## WORK ORDER
Could you output each of the rows below, reproducing every line character for character?

## GIVEN RECORDS
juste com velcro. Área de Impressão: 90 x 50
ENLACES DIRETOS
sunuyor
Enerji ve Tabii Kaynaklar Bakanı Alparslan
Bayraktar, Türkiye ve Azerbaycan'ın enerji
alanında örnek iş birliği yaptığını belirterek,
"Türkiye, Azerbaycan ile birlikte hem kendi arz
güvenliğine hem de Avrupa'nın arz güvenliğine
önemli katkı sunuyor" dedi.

## SOLUTION FOR THIS TASK
juste com velcro. Área de Impressão: 90 x 50
ENLACES DIRETOS
sunuyor
Enerji ve Tabii Kaynaklar Bakanı Alparslan
Bayraktar, Türkiye ve Azerbaycan'ın enerji
alanında örnek iş birliği yaptığını belirterek,
"Türkiye, Azerbaycan ile birlikte hem kendi arz
güvenliğine hem de Avrupa'nın arz güvenliğine
önemli katkı sunuyor" dedi.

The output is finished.